§ **WHAT TO DO**:
1. Translate into French the following sentence from the patch message on checking newly missing disks: "The cause is that container_enough depends on newly missing disks which are checked incorrectly now."
2. Write the next part of the patch message on checking newly missing disks, beginning after its final line.

-- Start DOCUMENT SECTION --

[PATCH] imsm: fix: correct checking newly missing disks

linux-raid.vger.kernel.org archive mirror
 help / color / mirror / Atom feed

* [PATCH] imsm: fix: correct checking newly missing disks
@ 2011-11-14 14:52 Lukasz Dorau
  2011-11-15  4:43 ` NeilBrown
  2011-11-30  2:26 ` Dan Williams
  0 siblings, 2 replies; 8+ messages in thread
From: Lukasz Dorau @ 2011-11-14 14:52 UTC (permalink / raw)
  To: neilb; +Cc: linux-raid, dan.j.williams, marcin.labun, ed.ciechanowski

The problem occurs when RAID10 array under rebuild
(after one disk fails) is assembled incrementally.
Mdadm tries to start array just after adding the third disk
and the volume is assembled incorrectly (in degraded state).

The cause is that container_enough depends on
newly missing disks which are checked incorrectly now.
They should be checked using always the first map.

Signed-off-by: Lukasz Dorau <lukasz.dorau@intel.com>
---
 super-intel.c |    4 ++--
 1 files changed, 2 insertions(+), 2 deletions(-)

-- End DOCUMENT SECTION --
-- Start RECORDS PROVIDED --

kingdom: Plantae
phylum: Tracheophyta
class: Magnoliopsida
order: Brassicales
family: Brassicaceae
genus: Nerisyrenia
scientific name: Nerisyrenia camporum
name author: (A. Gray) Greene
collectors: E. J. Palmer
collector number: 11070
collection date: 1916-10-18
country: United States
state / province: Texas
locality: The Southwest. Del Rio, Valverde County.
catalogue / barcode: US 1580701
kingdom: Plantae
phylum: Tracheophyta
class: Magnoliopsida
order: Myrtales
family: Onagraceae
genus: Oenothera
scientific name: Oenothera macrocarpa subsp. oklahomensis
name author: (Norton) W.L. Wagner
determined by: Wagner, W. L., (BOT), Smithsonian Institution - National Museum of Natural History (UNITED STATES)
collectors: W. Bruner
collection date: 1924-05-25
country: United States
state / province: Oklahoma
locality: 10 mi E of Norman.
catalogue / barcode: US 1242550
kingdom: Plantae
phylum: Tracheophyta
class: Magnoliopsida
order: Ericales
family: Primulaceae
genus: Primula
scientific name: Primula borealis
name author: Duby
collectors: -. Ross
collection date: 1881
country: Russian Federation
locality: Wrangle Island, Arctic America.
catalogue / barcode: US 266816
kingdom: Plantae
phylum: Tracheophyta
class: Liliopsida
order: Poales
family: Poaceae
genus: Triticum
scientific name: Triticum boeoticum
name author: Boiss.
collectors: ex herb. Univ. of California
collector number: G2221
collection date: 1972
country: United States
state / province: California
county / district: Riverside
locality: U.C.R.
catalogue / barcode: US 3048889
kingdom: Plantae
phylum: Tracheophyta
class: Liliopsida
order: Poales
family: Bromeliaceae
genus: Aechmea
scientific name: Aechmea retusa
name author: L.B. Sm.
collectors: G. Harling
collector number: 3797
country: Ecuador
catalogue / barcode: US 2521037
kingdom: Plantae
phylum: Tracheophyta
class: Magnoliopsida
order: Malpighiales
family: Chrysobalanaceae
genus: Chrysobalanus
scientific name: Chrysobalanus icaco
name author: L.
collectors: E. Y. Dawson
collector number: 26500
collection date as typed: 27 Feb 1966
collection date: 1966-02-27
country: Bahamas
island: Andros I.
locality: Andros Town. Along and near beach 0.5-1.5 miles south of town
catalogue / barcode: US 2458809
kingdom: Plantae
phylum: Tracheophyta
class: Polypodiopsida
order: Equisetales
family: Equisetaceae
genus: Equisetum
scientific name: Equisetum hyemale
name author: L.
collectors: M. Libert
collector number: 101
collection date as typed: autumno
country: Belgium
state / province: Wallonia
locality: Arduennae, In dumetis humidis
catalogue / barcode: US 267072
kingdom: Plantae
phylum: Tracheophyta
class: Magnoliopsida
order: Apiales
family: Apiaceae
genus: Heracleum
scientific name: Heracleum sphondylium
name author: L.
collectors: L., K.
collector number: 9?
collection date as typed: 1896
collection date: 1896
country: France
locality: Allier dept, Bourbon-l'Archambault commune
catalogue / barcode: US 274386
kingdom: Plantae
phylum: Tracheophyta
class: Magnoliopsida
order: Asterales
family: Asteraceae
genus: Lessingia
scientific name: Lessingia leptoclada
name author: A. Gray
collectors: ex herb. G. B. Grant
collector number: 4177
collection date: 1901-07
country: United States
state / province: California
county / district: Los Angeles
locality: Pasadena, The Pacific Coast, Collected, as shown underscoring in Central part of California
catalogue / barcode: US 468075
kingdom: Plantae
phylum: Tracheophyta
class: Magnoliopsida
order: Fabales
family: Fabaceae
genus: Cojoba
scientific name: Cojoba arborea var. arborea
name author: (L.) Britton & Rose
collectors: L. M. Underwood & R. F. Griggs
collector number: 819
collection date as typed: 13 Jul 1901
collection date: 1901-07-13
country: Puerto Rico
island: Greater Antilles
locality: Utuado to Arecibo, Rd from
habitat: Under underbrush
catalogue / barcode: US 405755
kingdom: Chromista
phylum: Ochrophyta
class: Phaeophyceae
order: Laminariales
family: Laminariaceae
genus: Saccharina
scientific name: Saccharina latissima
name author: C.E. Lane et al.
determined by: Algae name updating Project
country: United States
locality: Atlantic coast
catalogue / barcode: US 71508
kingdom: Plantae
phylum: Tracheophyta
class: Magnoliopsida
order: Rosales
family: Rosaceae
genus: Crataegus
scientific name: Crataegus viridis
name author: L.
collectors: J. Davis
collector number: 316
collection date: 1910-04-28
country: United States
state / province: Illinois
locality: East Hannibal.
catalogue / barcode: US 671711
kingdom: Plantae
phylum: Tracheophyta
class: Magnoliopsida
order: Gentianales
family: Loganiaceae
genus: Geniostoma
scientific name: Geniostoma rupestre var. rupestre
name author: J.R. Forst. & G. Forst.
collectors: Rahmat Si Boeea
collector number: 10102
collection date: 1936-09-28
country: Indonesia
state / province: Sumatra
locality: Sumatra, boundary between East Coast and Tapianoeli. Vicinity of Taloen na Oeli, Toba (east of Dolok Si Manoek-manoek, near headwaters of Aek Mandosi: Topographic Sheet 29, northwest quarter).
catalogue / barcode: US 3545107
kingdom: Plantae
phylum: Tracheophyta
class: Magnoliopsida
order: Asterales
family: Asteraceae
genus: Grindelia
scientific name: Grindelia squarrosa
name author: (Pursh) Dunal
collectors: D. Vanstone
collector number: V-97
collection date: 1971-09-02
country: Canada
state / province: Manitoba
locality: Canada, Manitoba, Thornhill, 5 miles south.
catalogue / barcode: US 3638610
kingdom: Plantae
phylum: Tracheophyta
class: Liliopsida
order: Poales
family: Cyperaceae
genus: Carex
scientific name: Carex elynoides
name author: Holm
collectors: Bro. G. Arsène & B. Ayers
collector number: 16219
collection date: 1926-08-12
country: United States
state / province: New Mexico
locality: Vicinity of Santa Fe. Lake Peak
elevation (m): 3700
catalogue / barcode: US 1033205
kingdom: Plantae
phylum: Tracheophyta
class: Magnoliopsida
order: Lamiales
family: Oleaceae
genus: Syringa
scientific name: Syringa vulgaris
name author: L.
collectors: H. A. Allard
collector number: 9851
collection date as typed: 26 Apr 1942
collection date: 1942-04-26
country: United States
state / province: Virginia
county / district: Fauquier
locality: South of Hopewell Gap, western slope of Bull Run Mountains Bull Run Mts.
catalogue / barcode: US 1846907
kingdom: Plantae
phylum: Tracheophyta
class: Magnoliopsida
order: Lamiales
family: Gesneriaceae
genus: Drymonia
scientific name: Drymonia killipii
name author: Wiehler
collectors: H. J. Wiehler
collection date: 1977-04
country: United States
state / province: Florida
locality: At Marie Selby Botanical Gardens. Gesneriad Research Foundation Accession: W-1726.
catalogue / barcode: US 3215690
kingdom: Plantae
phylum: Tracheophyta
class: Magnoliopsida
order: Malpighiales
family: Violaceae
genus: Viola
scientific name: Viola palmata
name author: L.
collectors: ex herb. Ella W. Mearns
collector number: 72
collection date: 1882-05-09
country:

-- End RECORDS PROVIDED --

§ **WRITTEN RESPONSES**:
1. La cause en est que container_enough dépend des disques nouvellement manquants, qui sont actuellement vérifiés de manière incorrecte.

2.
diff --git a/super-intel.c b/super-intel.c
index 4ebee78..511a32a 100644
--- a/super-intel.c
+++ b/super-intel.c
@@ -2529,13 +2529,13 @@ static void getinfo_super_imsm(struct supertype *st, struct mdinfo *info, char *
 
 		failed = imsm_count_failed(super, dev);
 		state = imsm_check_degraded(super, dev, failed);
-		map = get_imsm_map(dev, dev->vol.migr_state);
+		map = get_imsm_map(dev, 0);
 
 		/* any newly missing disks?
 		 * (catches single-degraded vs double-degraded)
 		 */
 		for (j = 0; j < map->num_members; j++) {
-			__u32 ord = get_imsm_ord_tbl_ent(dev, i, -1);
+			__u32 ord = get_imsm_ord_tbl_ent(dev, i, 0);
 			__u32 idx = ord_to_idx(ord);
 
 			if (!(ord & IMSM_ORD_REBUILD) &&


^ permalink raw reply related	[flat|nested] 8+ messages in thread

* Re: [PATCH] imsm: fix: correct checking newly missing disks
  2011-11-14 14:52 [PATCH] imsm: fix: correct checking newly missing disks Lukasz Dorau
@ 2011-11-15  4:43 ` NeilBrown
  2011-11-30  2:26 ` Dan Williams
  1 sibling, 0 replies; 8+ messages in thread
From: NeilBrown @ 2011-11-15  4:43 UTC (permalink / raw)
  To: Lukasz Dorau; +Cc: linux-raid, dan.j.williams, marcin.labun, ed.ciechanowski

[-- Attachment #1: Type: text/plain, Size: 1435 bytes --]

On Mon, 14 Nov 2011 15:52:52 +0100 Lukasz Dorau <lukasz.dorau@intel.com>
wrote:

> The problem occurs when RAID10 array under rebuild
> (after one disk fails) is assembled incrementally.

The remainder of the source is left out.